WHAT THE TASK REQUIRES
The reply should contain every entry below exactly as written, with no images.
[[ EXTRACTED DATA, beginning ]]
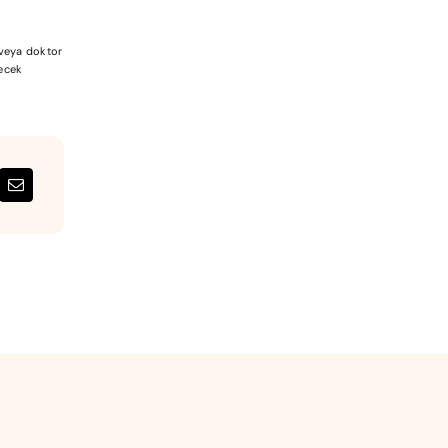
a veya doktor
lecek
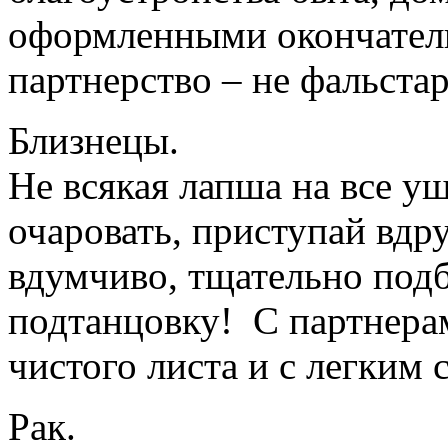
оформленными окончатель
партнерство – не фальстар
Близнецы.
Не всякая лапша на все у
очаровать, приступай вдру
вдумчиво, тщательно подб
подтанцовку! С партнерами
чистого листа и с легким 
Рак.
[[ EXTRACTED DATA, end ]]
FINAL ANSWER
a veya doktor
lecek
оформленными окончатель
партнерство – не фальстар
Близнецы.
Не всякая лапша на все у
очаровать, приступай вдру
вдумчиво, тщательно подб
подтанцовку! С партнерами
чистого листа и с легким 
Рак.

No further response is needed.